Elle prend sa pause, les yeux noyés dans le vague à l’âme. À quoi pense-t-elle, à l’évidence usée par toute une vie de labeur? Cette dame, prénommée Nola d’après le badge épinglé à sa blouse, n’a franchement plus l’âge de travailler. Elle bosse pourtant chez Walmart, géant américain de la grande distribution. La scène, diffusée sur TikTok par un collègue, émeut aux larmes. L’auteur de la vidéo, Devan Bonagura, a lancé une cagnotte en ligne pour que Nola puisse enfin prétendre à la retraite. En quelques jours, 140 000 dollars ont été récoltés. Et Devan, qui affirme avoir subi des pressions de la direction, aurait finalement perdu son job…

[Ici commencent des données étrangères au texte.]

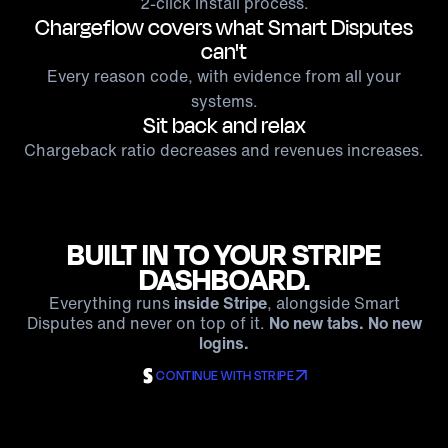
2-click install process.
Chargeflow covers what Smart Disputes
can't
Every reason code, with evidence from all your
systems.
Sit back and relax
Chargeback ratio decreases and revenues increases.
BUILT IN TO YOUR STRIPE
DASHBOARD.
Everything runs
inside Stripe
, alongside Smart
Disputes and never on top of it.
No new tabs. No new
logins.
CONTINUE WITH STRIPE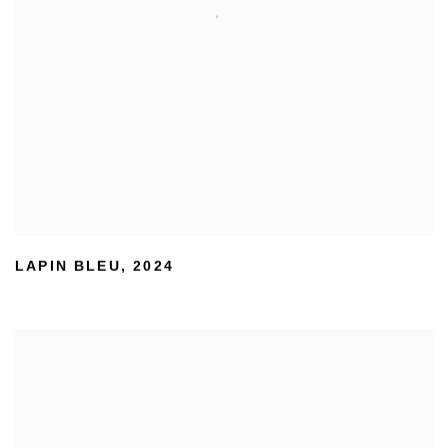
LAPIN BLEU
,
2024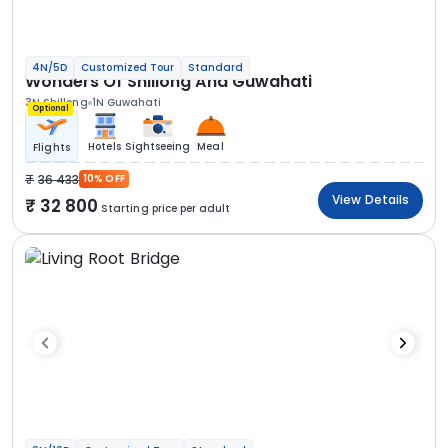
4N/5D
Customized Tour
Standard
Wonders Of Shillong And Guwahati
3N Shillong
1N Guwahati
Optional
Hotels
Sightseeing
Meal
Flights
36 433
10% OFF
View Details
32 800
Starting price per adult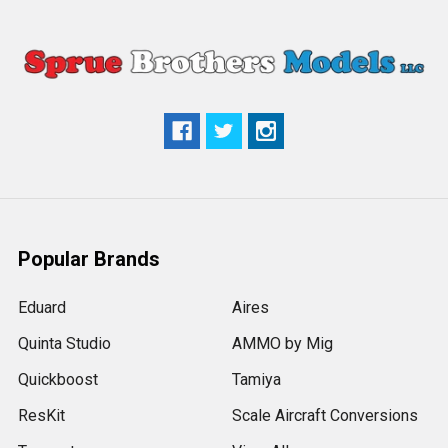
Popular Brands
Eduard
Aires
Quinta Studio
AMMO by Mig
Quickboost
Tamiya
ResKit
Scale Aircraft Conversions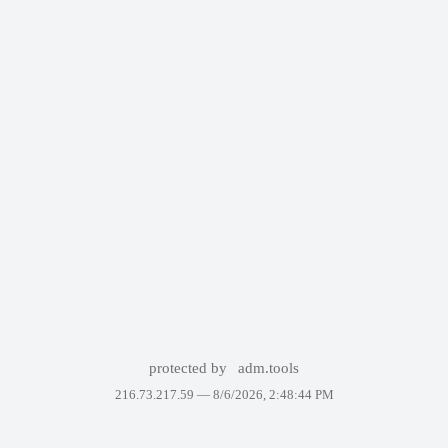
protected by
adm.tools
216.73.217.59 —
8/6/2026, 2:48:44 PM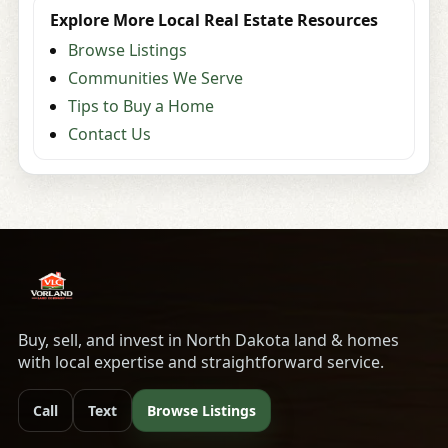
Explore More Local Real Estate Resources
Browse Listings
Communities We Serve
Tips to Buy a Home
Contact Us
Buy, sell, and invest in North Dakota land & homes
with local expertise and straightforward service.
Call
Text
Browse Listings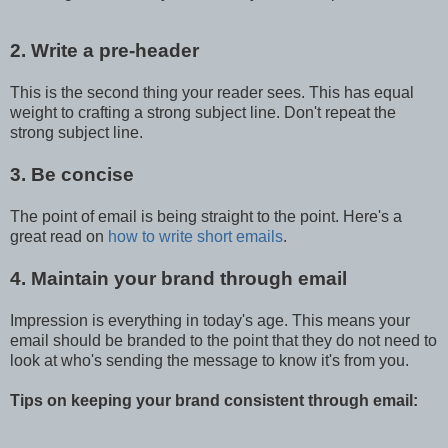
2. Write a pre-header
This is the second thing your reader sees. This has equal
weight to crafting a strong subject line. Don't repeat the
strong subject line.
3. Be concise
The point of email is being straight to the point. Here's a
great read on
how to write short emails
.
4. Maintain your brand through email
Impression is everything in today's age. This means your
email should be branded to the point that they do not need to
look at who's sending the message to know it's from you.
Tips on keeping your brand consistent through email: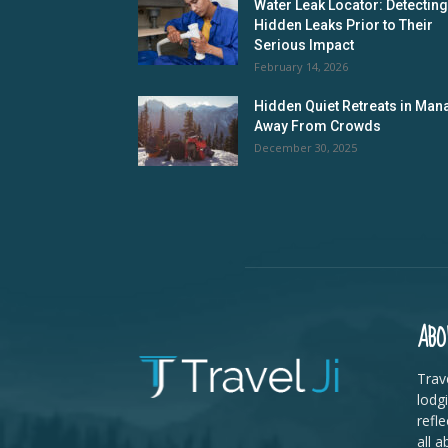
Water Leak Locator: Detecting
Hidden Leaks Prior to Their
Serious Impact
February 14, 2026
Hidden Quiet Retreats in Mana
Away From Crowds
December 30, 2025
ABO
Trave
lodg
refle
all a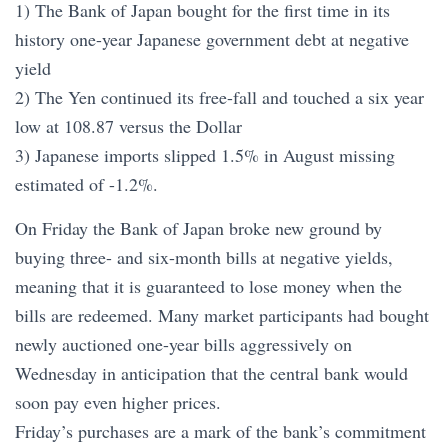
1) The Bank of Japan bought for the first time in its
history one-year Japanese government debt at negative
yield
2) The Yen continued its free-fall and touched a six year
low at 108.87 versus the Dollar
3) Japanese imports slipped 1.5% in August missing
estimated of -1.2%.
On Friday the Bank of Japan broke new ground by
buying three- and six-month bills at negative yields,
meaning that it is guaranteed to lose money when the
bills are redeemed. Many market participants had bought
newly auctioned one-year bills aggressively on
Wednesday in anticipation that the central bank would
soon pay even higher prices.
Friday’s purchases are a mark of the bank’s commitment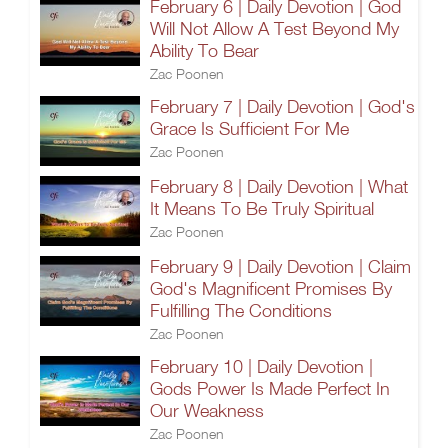
February 6 | Daily Devotion | God
Will Not Allow A Test Beyond My
Ability To Bear
Zac Poonen
February 7 | Daily Devotion | God's
Grace Is Sufficient For Me
Zac Poonen
February 8 | Daily Devotion | What
It Means To Be Truly Spiritual
Zac Poonen
February 9 | Daily Devotion | Claim
God's Magnificent Promises By
Fulfilling The Conditions
Zac Poonen
February 10 | Daily Devotion |
Gods Power Is Made Perfect In
Our Weakness
Zac Poonen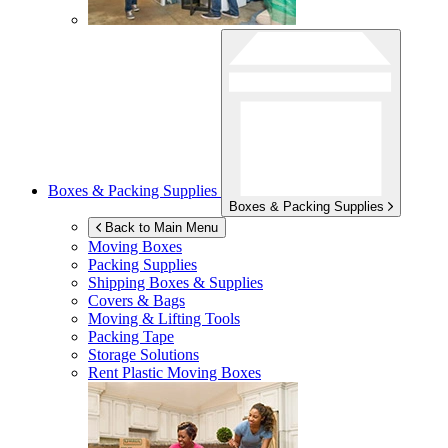
Boxes & Packing Supplies
Boxes & Packing Supplies
Back to Main Menu
Moving Boxes
Packing Supplies
Shipping Boxes & Supplies
Covers & Bags
Moving & Lifting Tools
Packing Tape
Storage Solutions
Rent Plastic Moving Boxes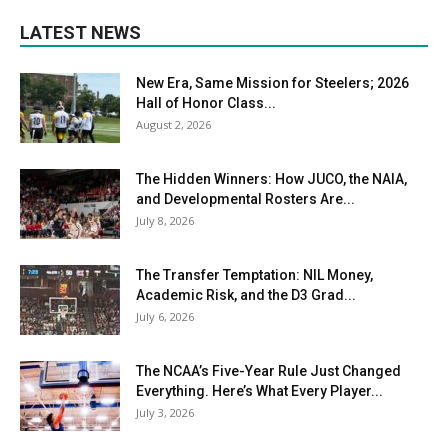
LATEST NEWS
New Era, Same Mission for Steelers; 2026
Hall of Honor Class...
August 2, 2026
The Hidden Winners: How JUCO, the NAIA,
and Developmental Rosters Are...
July 8, 2026
The Transfer Temptation: NIL Money,
Academic Risk, and the D3 Grad...
July 6, 2026
The NCAA’s Five-Year Rule Just Changed
Everything. Here’s What Every Player...
July 3, 2026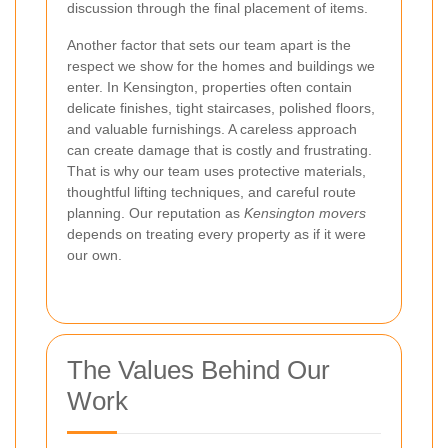
discussion through the final placement of items.
Another factor that sets our team apart is the
respect we show for the homes and buildings we
enter. In Kensington, properties often contain
delicate finishes, tight staircases, polished floors,
and valuable furnishings. A careless approach
can create damage that is costly and frustrating.
That is why our team uses protective materials,
thoughtful lifting techniques, and careful route
planning. Our reputation as
Kensington movers
depends on treating every property as if it were
our own.
The Values Behind Our
Work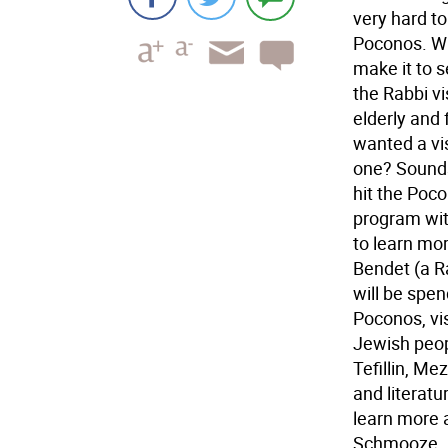
very hard to
Poconos. Wi
make it to s
the Rabbi vis
elderly and
wanted a vis
one? Sounds
hit the Poc
program wit
to learn mo
Bendet (a R
will be spe
Poconos, vis
Jewish peop
Tefillin, M
and literatu
learn more 
Schmooze. Be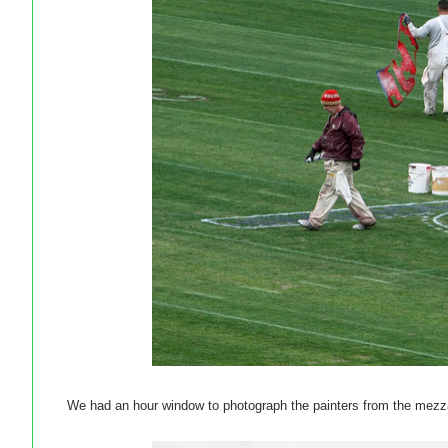
We had an hour window to photograph the painters from the mezz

C’est ça l’Amérique, avec son libéralisme décomplexé. Un mauvais rêve qui a viré au cauchemar depuis longtemps. On la dit divisée, malade de ses fractures sociales. Mais ses États n’ont jamais été unis et chacun fait sa loi. Des États de non-droit, pour certains. Où les plus pauvres sont condamnés à se tuer à la tâche, littéralement jusqu’à la mort. Pour gagner de quoi se payer des soins médicaux et tenter de remplir les assiettes des enfants. Où les femmes sont contraintes à une grossesse non désirée, quand bien même née de violences sexuelles. Où l’existence des citoyens noirs, latinos et LGBT aura toujours moins de valeur que celle des hommes blancs hétérosexuels, viscéralement accrochés à leur fierté de porter une arme à la ceinture.
La vague républicaine annoncée n’a pas déferlé sur le Congrès, au lendemain des Midterms. Il n’empêche que les conservateurs se tiennent en embuscade pour 2024. D’aucuns misent déjà sur le charismatique gouverneur de Floride, Ron DeSantis, ou l’insatiable Elon Musk qui vient d’engloutir Twitter. Et bien sûr, le plus bruyant d’entre tous, Donald Trump. Un retour en force lui permettrait de ne jamais purger la peine Capitole qu’il a causée le 6 janvier 2021, en appelant clairement ses partisans à «marcher» sur le cœur de la démocratie et fouler au pied les institutions que tout président jure de protéger au moment où il pose ses doigts sur la Bible. Le milliardaire, qui ne respecte rien ni personne, aura surtout réussi à se faire passer pour le représentant du peuple. Non, cette Amérique ne fait vraiment plus rêver.